So Keane, Inc. is being acquired by a Japanese firm: NTT Data for $1.2B. Just 3 years ago (in February 2007), Keane had been acquired for $845M by Caritor, a global organization based in San Ramon, Calif., with a solid track record in offshore IT development. Not a bad profit in 3 years for Caritor CEO Mani Subramanian!
Keane actually is comprised of two parts: a Boston-based generic IT industry giant with about 1K employees that does programming, outsourcing, etc. They’re so big, they were one of the firms that manned the 800 phone lines for Bill Gates’ release of Windows 95. The “Health Services Division” (HSD) is a smaller outfit with about 250 FTEs based in Long Island, founded by Ray Paris, an early McAuto heavy (doesn’t “HSD” sound familiar?).
What’s it mean to a CIO? Plenty, if you’re one of the hundreds of hospital clients (or thousands of Long Term Care system users) using one of Keane’s many products:
- Optimum – a brand new packaging (announced in 2009) comprised of pieces of their other products defined in detail below: iMed EMR, PatCom revenue cycle and ORMED as a partner for ERP (AP, GL, Materials, etc.).
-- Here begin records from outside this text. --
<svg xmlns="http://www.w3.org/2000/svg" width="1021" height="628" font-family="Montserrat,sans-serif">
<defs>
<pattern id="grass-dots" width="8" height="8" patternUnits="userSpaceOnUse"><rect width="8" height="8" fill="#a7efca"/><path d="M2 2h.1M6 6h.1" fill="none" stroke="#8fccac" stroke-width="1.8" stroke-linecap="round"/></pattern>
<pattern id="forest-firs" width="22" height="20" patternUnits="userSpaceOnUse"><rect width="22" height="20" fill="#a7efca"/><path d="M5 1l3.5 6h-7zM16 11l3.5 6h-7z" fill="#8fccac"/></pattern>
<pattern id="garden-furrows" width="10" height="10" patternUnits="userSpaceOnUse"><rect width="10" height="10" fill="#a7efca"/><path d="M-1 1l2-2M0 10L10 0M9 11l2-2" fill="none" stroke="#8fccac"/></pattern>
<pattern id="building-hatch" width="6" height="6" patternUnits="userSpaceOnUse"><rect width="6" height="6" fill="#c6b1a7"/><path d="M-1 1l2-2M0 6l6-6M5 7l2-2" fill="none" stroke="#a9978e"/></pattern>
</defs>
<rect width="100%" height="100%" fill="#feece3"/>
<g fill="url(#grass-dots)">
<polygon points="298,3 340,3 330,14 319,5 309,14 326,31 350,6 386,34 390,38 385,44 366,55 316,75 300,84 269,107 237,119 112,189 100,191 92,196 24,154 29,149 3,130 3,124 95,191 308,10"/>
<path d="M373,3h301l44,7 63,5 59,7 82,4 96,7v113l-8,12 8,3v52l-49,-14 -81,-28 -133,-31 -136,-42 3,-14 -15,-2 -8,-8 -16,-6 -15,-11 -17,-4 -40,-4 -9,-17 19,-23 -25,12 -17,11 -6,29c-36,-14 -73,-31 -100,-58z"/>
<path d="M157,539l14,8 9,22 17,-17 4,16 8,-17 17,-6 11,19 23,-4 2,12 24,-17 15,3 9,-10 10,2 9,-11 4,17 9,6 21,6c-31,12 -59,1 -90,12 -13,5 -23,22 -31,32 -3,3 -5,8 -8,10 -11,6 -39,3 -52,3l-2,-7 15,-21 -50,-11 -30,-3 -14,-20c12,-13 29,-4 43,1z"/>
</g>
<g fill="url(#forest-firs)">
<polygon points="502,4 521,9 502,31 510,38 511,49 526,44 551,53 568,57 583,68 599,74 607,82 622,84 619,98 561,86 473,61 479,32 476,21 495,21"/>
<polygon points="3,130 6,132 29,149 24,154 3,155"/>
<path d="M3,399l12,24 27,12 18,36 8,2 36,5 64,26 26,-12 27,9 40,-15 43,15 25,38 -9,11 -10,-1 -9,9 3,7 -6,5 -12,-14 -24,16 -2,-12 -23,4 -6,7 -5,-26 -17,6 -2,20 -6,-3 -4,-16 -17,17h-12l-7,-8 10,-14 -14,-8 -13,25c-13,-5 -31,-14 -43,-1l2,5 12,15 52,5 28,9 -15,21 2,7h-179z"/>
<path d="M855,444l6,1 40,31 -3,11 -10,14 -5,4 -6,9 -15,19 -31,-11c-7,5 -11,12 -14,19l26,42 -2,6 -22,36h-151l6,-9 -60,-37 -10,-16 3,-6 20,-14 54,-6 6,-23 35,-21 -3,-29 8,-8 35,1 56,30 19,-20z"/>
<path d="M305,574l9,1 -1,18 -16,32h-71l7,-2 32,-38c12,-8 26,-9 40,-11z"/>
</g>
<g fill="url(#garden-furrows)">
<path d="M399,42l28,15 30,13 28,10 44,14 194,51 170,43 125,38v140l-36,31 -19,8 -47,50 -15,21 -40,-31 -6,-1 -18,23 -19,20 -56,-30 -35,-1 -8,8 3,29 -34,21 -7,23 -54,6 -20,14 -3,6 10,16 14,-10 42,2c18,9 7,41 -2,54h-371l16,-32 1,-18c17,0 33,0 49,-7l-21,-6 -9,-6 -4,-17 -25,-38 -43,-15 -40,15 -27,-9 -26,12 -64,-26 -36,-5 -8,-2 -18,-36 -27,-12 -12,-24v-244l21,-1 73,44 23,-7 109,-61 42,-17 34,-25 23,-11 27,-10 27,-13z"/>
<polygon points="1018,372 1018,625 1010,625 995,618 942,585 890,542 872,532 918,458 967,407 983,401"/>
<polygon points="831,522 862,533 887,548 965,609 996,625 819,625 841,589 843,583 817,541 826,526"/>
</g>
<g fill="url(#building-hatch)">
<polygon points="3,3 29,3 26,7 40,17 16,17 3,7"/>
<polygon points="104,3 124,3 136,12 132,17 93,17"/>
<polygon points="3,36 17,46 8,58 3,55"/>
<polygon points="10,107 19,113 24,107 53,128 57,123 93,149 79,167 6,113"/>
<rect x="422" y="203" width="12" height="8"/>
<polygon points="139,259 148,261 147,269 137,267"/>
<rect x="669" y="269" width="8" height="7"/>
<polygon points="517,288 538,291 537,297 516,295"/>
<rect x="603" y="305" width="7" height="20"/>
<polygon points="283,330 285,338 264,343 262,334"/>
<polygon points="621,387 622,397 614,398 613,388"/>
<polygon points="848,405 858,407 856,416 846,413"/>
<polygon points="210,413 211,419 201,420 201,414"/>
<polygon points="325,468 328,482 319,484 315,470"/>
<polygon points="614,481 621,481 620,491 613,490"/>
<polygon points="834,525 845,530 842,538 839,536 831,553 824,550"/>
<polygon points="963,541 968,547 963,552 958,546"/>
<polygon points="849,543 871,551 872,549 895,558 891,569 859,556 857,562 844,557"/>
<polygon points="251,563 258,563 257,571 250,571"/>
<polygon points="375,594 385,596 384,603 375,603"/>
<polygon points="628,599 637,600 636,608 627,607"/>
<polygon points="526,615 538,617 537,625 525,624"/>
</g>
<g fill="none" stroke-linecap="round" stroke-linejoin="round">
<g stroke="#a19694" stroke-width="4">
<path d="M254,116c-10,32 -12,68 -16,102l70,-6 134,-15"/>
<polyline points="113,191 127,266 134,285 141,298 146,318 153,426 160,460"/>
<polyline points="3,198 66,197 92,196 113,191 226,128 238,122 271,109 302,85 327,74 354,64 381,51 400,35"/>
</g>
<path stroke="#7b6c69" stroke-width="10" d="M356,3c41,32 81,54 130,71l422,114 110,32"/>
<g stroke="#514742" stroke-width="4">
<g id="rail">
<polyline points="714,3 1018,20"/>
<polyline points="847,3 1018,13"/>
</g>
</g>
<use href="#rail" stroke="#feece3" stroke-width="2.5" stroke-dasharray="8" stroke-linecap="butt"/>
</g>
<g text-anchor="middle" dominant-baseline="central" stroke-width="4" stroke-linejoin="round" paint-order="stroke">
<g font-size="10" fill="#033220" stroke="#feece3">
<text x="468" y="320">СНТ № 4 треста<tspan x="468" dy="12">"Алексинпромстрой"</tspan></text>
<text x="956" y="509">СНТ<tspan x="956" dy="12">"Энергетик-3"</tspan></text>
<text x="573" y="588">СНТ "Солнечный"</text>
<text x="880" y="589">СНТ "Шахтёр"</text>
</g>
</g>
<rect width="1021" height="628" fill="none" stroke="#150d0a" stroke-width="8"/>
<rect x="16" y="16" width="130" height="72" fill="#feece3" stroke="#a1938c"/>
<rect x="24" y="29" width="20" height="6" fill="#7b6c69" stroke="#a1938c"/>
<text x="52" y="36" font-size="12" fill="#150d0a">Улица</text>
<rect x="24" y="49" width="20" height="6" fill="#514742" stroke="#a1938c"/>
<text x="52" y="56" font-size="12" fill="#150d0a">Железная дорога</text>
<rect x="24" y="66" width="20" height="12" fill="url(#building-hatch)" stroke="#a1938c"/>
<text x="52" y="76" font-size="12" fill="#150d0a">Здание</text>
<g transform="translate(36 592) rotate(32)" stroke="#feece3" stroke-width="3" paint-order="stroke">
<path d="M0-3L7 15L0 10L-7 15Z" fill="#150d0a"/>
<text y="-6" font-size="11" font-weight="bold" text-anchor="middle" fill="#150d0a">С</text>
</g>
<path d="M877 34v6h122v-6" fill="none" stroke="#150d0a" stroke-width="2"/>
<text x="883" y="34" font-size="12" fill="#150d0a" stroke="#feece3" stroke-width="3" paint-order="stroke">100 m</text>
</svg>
Being implemented at a handful of pilot sites.
- iMed – an EMR & CPOE clinical suite, one of the first to obtain preliminary stage 1 certification by CCHIT in August of 2010. Under development for many years, iMed is one of the few vendor-developed EMRs in this flurry of M&A activity (viz: NextGen buying Opus, and AllScripts buying Eclipsys). iMed’s modern Java and .Net architecture demos very well.
- PatCom – aka “easy Access,” a leading revenue cycle product, acquired by Keane from PHS (Professional Hospital Services), installed in about 60 hospitals, including such prestigious names as Johns Hopkins and Mass. General. Originally written for a DG platform, it has been modernized for servers and boasts powerful RCM functionality.
- First Coast – aka “InSight,” an IBM AS/400 (RPG) product acquired by Keane from its Florida owner, with fairly full clinicals & financials, targeted to smaller hospitals, running in about 100 hospitals, and sunset in 2009 when Optimum was announced.
- NetSolutions – a leading (if not the leading!) Long Term Care system, with over 2,500 clients, acquired from Ferranti in the ‘90s (another “offshore” conglomerate, this one from Italy), who had acquired it from US-based Pentamation, headquartered in MD.
What’s the prognosis for the many Keane clients?
UPSIDE: Could be just as positive as Siemens acquisition of SMS, which provided deep pockets full of Deutsche Marks to fund and complete the development of Soarian, or McKesson’s acquisition of HBOC, which funded the completion of Paragon.
DOWNSIDE: Two acquisitions in three years means a lot of management changes, as well as a triple shift in “corporate culture.” Did Siemens lose some of the old “King of Prussia” culture in terms of client service? Has McKesson ended HBOC’s “acquisition-mania”?
Only time will tell, but one hopes the deep-pocketed Japanese owners of NTT have a yen (sorry!) to finish Optimum and sell it to the many PatCom and First Coast clients. With a proud history going back many decades, we wish NTT and the many Keane clients well.